Latest Japan Inc. Sales Drive Refuels Old Fires in America

Automobile imports jumped 75 percent year-over-year in January

From union halls to Big Three boardrooms, a long-dormant cry by US automakers is echoing again across the serrated skyline of Detroit: "The Japanese are coming!"

Japanese automakers have boosted exports to the US so much that they are loading cars onto cold-storage ships built to carry fruit and vegetables. Once stateside, the vehicles are selling faster than US cars.

Japan's latest drive threatens US jobs and profits, according to the American Automobile Manufacturers Association (AAMA). It could eventually reignite the grass-roots hostility toward "Japan Inc." that scorched bilateral relations during the 1970s and 1980s, trade experts say.

"If the Japanese continue to pick up market share, then there's a likelihood for production scalebacks and job loss," says AAMA President Andrew Card.

This latest blow is just the hardest hit from a steep fall in the value of the yen, down nearly 50 percent against the dollar since April 1995. That makes Japanese goods cheaper in the United States, hurting US makers of film, computer chips, and other goods.

"It will not just be the Big Three coming to Washington. There will be a broader array of American industries that find that the weak yen is blunting their ability to sell to Japan and providing additional competition in the United States," says Edward Lincoln, a trade expert at Brookings Institution in Washington.

The US trade deficit with Japan last year shrank 16.5 percent to $47.7 billion, with autos and auto parts accounting for 63 percent of the shortfall. Last month, though, auto exports from Japan surged 75 percent over January 1996, says the Japan Automobile Manufacturers' Association. Over the same period, sales of Japanese-made cars in the US jumped 27.5 percent, says the AAMA.

"It is certainly disconcerting, and it makes us wary about what the next several months hold for us," says Steve Beckman, international economist at the United Auto Workers union.

Until now several factors, including productivity gains by US industry, have padded US-Japan relations against harm. "The Big Three have taken big steps in improving their competitiveness by improving quality," says Takeshi Kagami, consul general at Japan's consulate in Detroit.

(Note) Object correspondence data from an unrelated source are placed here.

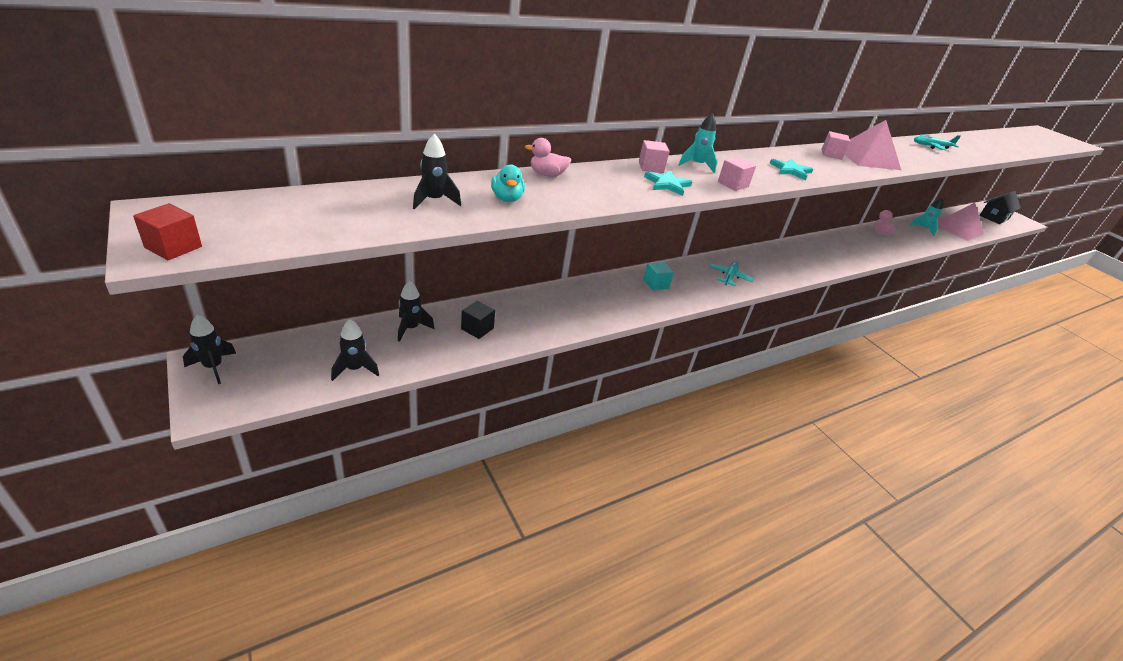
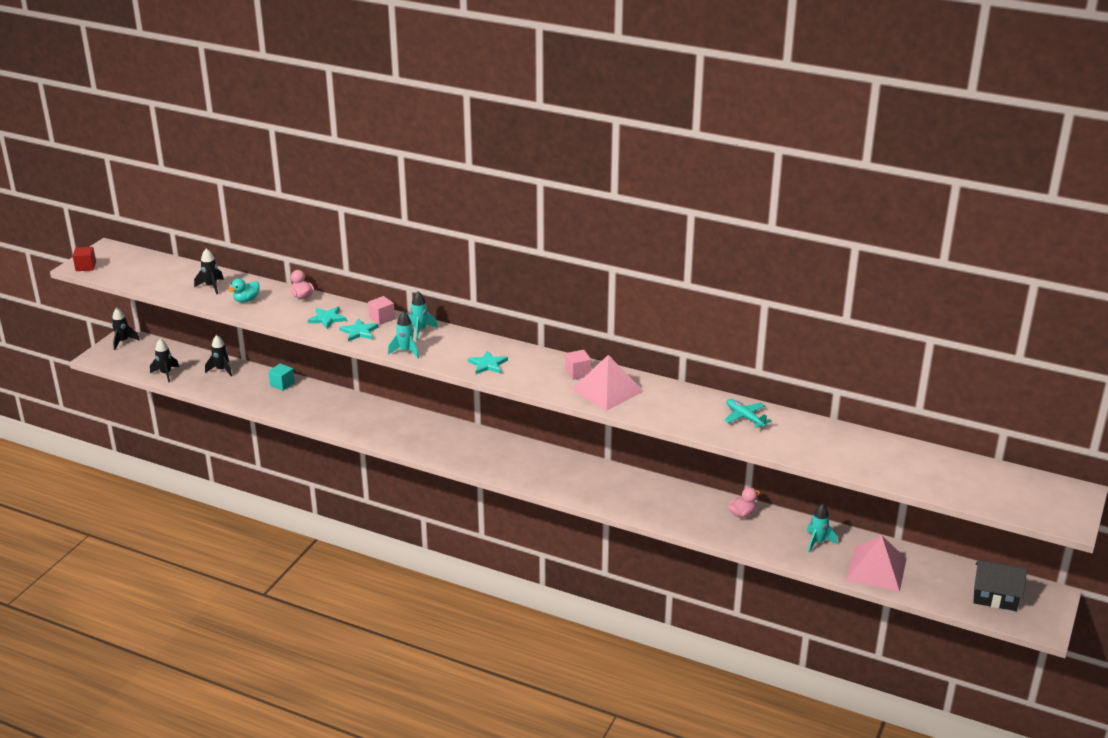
camera: 60 degrees right, 5 degrees down
black cube [461,301,495,339] -> none
turquoise cube [643,262,674,291] -> turquoise cube moved to [268,363,295,391]
turquoise plane [709,261,754,286] -> none
pink cube [718,157,756,191] -> turquoise rocket [388,311,419,358]
none -> turquoise star [308,307,347,329]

Also, the US economy is growing slowly but steadily in the sixth year of an expansion. Manufacturing is stable, with autos and some other major sectors in a hiring mode. "When jobs are plentiful and incomes are rising, people worry much less," says Mustafa Mohatarem, chief economist at General Motors Corp.

Meanwhile, Japan's economy is enduring prolonged stagnation. "In the past two years there has been more of a recognition that the Japanese are not supermen," Mr. Mohatarem says. "There is much less fear of Japan."

Also, the "interdependence between Japanese auto parts plants and the Big Three is very strong. They rely on each other these days," Mr. Kagami says.

Finally, Americans are more accustomed to global competition and are generally more self-confident and less hostile than during previous decades, experts say.

But the collegial relationship could chill. Economists say America is long overdue for a recession, and Japan's economy will eventually shake its doldrums.

And a sudden rebound in Japan's share of the US auto market could stir up public resentment, the experts say.

Trade friction between the world's two leading economies flared this week as the US Maritime Commission hit Japanese shipping companies with $100,000 port surcharges. The move Wednesday came in response to "unfavorable restrictive practices" against foreign ships at Japanese ports.

Similar market-access issues have been simmering in other industries. Japan agreed in June 1995 to begin opening its own auto market, after the US threatened almost $6 billion in tariffs.

But the biggest concerns today are the yen and Japan's expanding share of auto sales in the US - issues that involve American pride as well as jobs.

Japanese companies claimed 23 percent of the US auto market last year. Last month, though, Japanese firms won 24.5 percent of the market in light vehicles.

Some experts believe the yen and greenback will soon gain a better balance. The weak yen "has to be a passing trend," Mohatarem says. Japan's "trade surplus ... is increasing and yet the currency is depreciating. That flies in the face of all good economics.